You'd also need to emulate R's object litetime management scheme with Rf_protect etc; but that shouldn't be too difficult, either.

Some more reading on all this:

https://cran.r-project.org/doc/manuals/r-release/R-exts.html...

http://adv-r.had.co.nz/C-interface.html

peatmoss · on June 12, 2017

Oh, yeah, now that you mention it I have seen the SEXP and protect / unprotect stuff before. Maybe a hybrid approach of porting some of the core stuff / popular libraries to Racket's FFI would be more ideal if one were to do this for real.

Maybe aiming for "mostly compatible, with some porting work for a handful of the more popular non-R (C, Rcpp) packages would yield a better result in the end.

peatmoss · on June 10, 2017

* could not be used

dnautics · on June 10, 2017

you should see Julia. There's a lot of syntactic sugar that borrows from the best of other languages, for example the pipe |> operator from elixir and do...end block syntax from ruby.

Full unicode is supported. Unicode pi is implemented to mean the pure mathematical entity, so at compile-time it is turned into an memory reference to the most possible exact value.

The metaprogramming in julia is so good I wrote a verilog DSL that transpiles specially written julia into compilable and verifiable verilog - in 3 days.

int_19h · on June 11, 2017

Yep, I'm aware of Julia. I hope it takes off - it certainly looks a lot better thought out than R, which is very idiosyncratic. So far, though, it's still a fledgling.

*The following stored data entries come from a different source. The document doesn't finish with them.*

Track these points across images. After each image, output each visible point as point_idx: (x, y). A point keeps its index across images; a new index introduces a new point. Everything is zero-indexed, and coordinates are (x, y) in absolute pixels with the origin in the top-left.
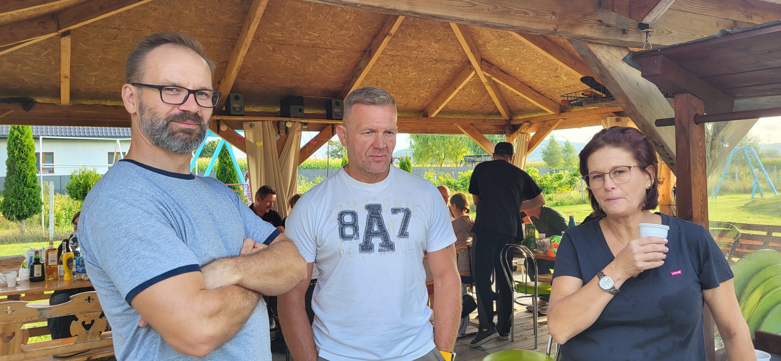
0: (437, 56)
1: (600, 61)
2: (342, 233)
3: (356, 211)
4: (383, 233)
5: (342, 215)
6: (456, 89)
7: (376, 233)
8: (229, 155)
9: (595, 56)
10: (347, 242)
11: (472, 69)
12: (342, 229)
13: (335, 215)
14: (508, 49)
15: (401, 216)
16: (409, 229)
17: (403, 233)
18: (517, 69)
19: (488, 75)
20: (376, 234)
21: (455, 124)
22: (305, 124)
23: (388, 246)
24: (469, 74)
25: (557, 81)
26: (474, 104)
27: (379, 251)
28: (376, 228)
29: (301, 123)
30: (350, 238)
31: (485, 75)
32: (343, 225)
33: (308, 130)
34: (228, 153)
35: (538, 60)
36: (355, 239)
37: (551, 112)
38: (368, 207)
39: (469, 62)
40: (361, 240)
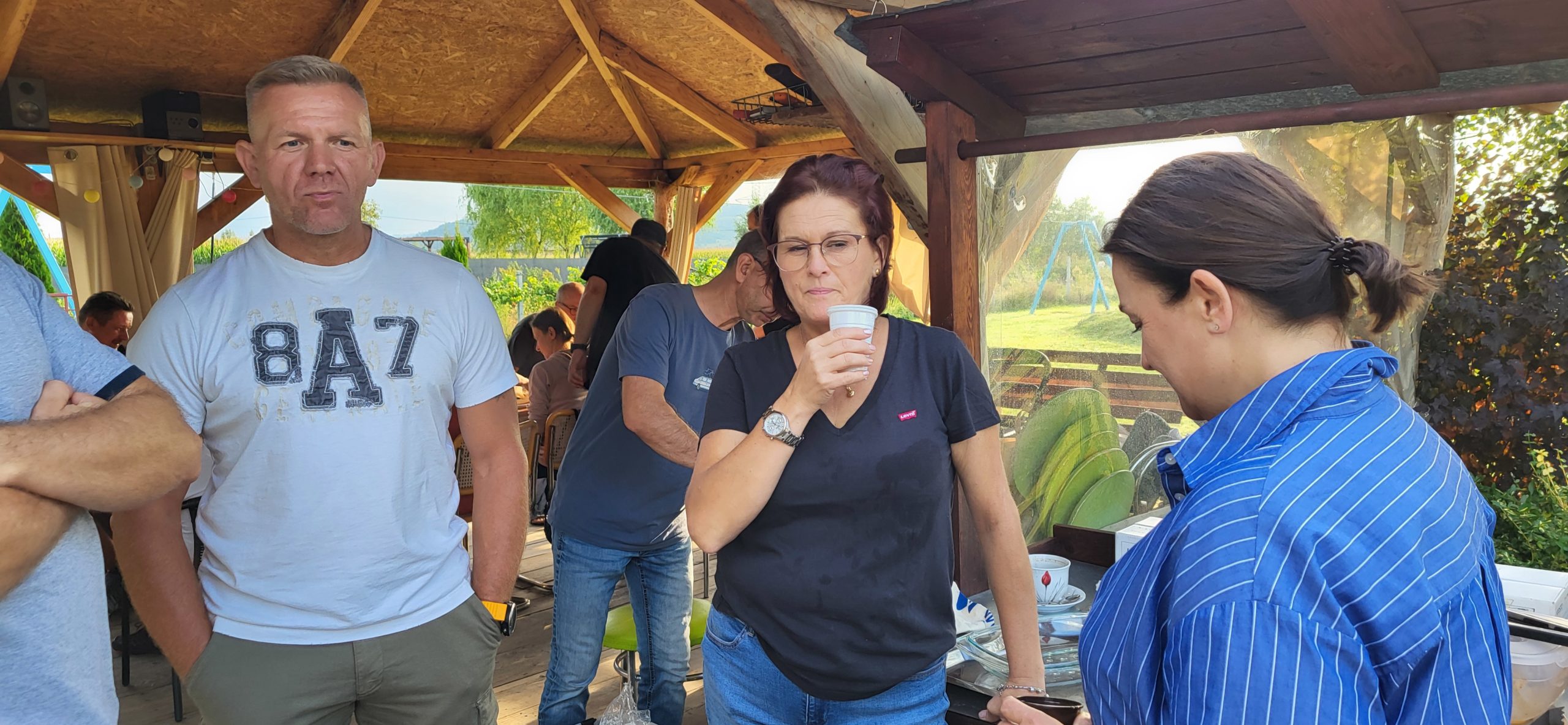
0: (507, 18)
1: (795, 33)
2: (262, 370)
3: (295, 324)
4: (356, 367)
5: (260, 332)
6: (549, 91)
7: (341, 369)
8: (26, 227)
9: (786, 23)
10: (275, 389)
11: (582, 50)
12: (261, 360)
13: (245, 333)
14: (654, 14)
15: (395, 333)
16: (414, 360)
17: (401, 368)
18: (673, 55)
19: (614, 64)
20: (340, 371)
21: (550, 165)
22: (208, 155)
23: (368, 393)
24: (576, 61)
25: (749, 84)
26: (589, 125)
27: (348, 404)
28: (339, 359)
29: (198, 152)
30: (281, 379)
31: (609, 66)
32: (263, 353)
33: (215, 169)
34: (23, 223)
35: (711, 39)
36: (293, 381)
37: (740, 146)
38: (322, 315)
39: (576, 36)
40: (306, 382)
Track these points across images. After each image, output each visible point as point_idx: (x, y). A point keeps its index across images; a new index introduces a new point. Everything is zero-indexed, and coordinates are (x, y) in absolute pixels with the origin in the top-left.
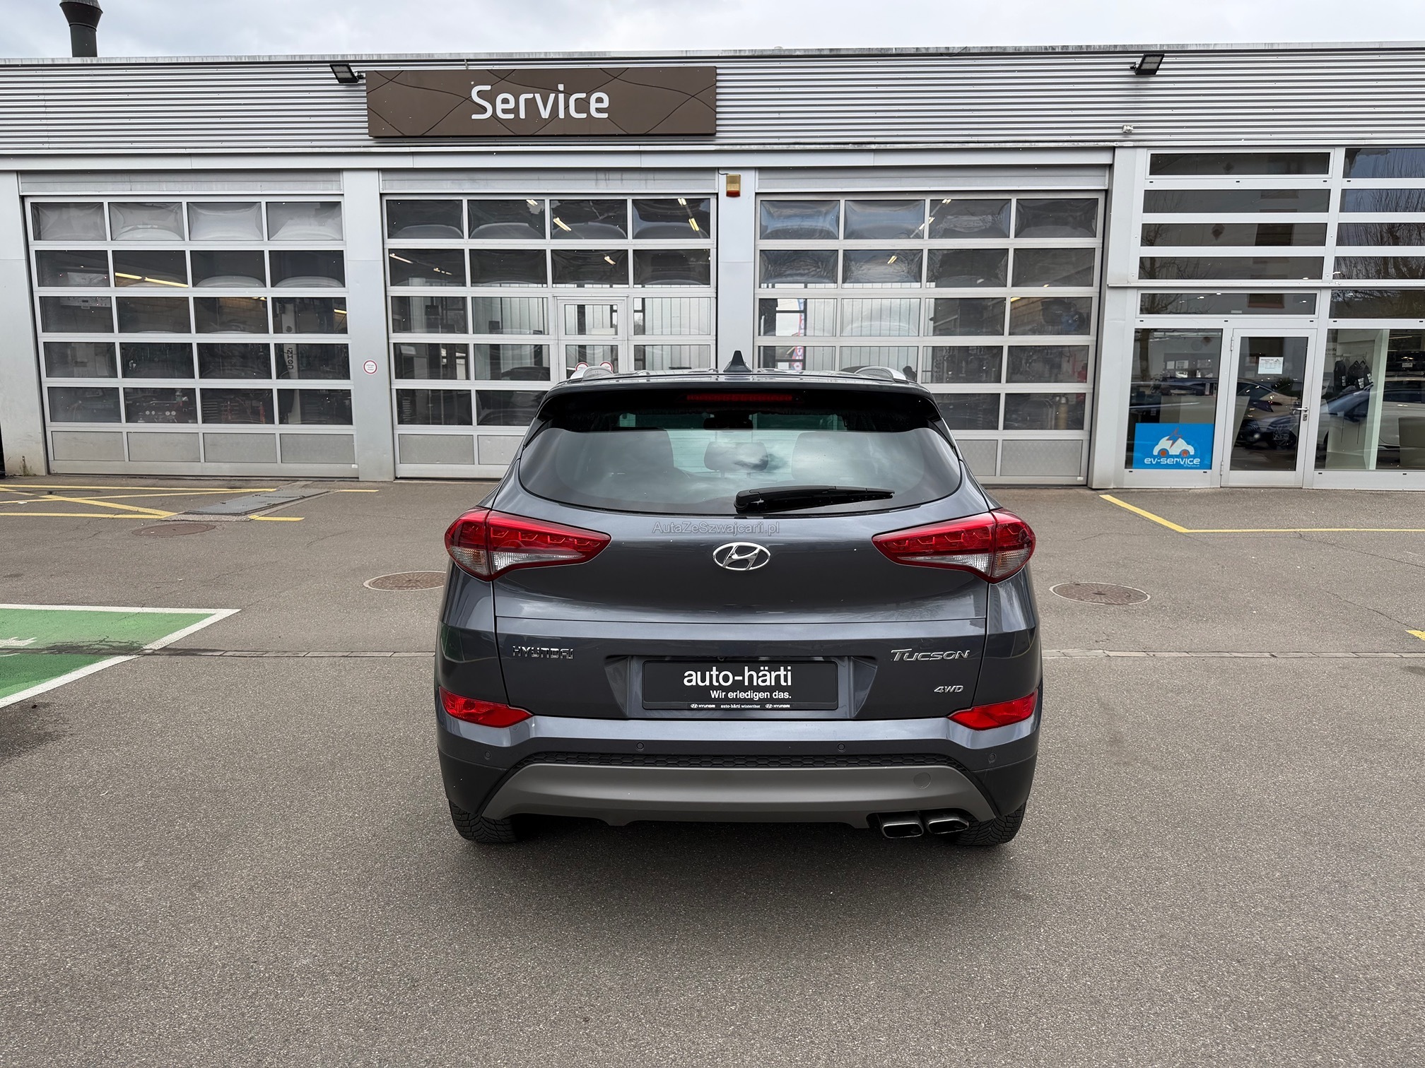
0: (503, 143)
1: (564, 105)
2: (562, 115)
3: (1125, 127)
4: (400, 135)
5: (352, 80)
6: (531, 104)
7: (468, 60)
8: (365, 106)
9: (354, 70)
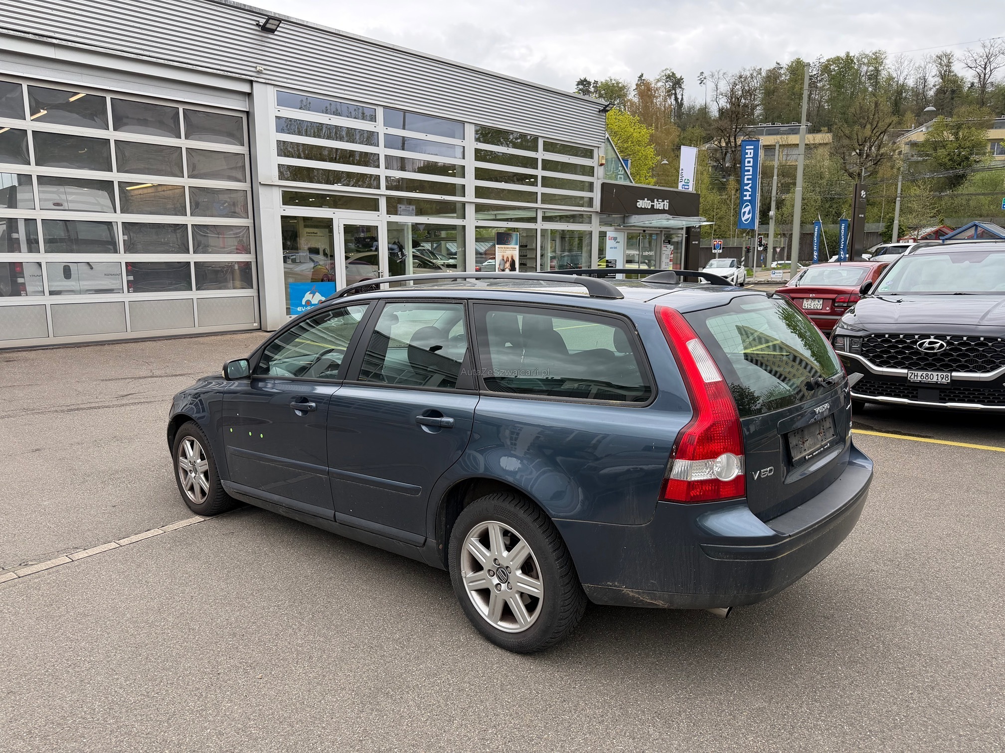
3: (258, 68)
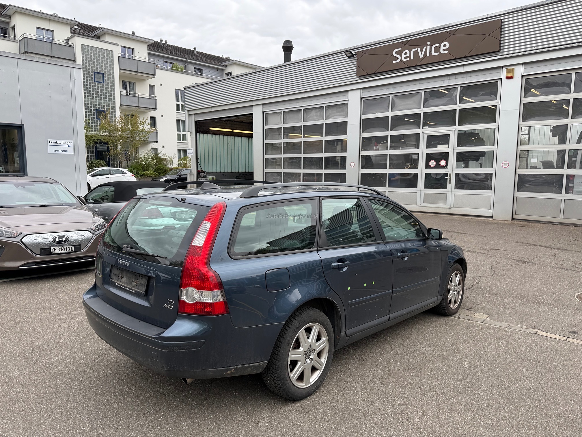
0: (405, 71)
1: (430, 51)
2: (428, 55)
4: (367, 74)
5: (352, 56)
6: (416, 53)
7: (393, 40)
8: (356, 65)
9: (353, 52)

minimaxir · on June 9, 2017

I had a similar story. I used R for statistics at college, but only base R, and it is verbose even for basic data manipulation. The scripts I made for my older data blog posts are effectively incomprehensible to me now.

I ended up learning how to use Python/pandas/IPython because I had had enough and wanted a second option on how to do data analysis.

Then the R package dplyr was released in 2013, alleviating most annoyances I had with R. dplyr/ggplot2 alone are strong reasons to stick with the R ecosystem. (not that Python is bad/worse; as I mention at the post, both ecosystems are worth knowing)

newen · on June 10, 2017

Same story. I use data.table and ggplot2, with a couple of dplyr functions, for pretty much all of my plotting and analysis now.

kermatt · on June 9, 2017

I use both, but R for interactive analysis and reporting, Python for data transformations (ETL).

While the syntax of Python is "cleaner" for backend scripts, R feels more straightforward when working with dataframes (dplyr) resulting in things to report on. The syntax for ggplot2 fits the same category.

As much as having one languages for both categories would be nice, using both today seems like a better option.

paultopia · on June 10, 2017

The thing that makes me sad about R is textmining. TM makes me sad, strings-as-factors makes me very sad. But maybe I'll try tidytext...

disgruntledphd2 · on June 10, 2017

Yeah, Python is way, way better for text. And I say that as a long-time R user. R really doesn't like things that can't be represented as datasets.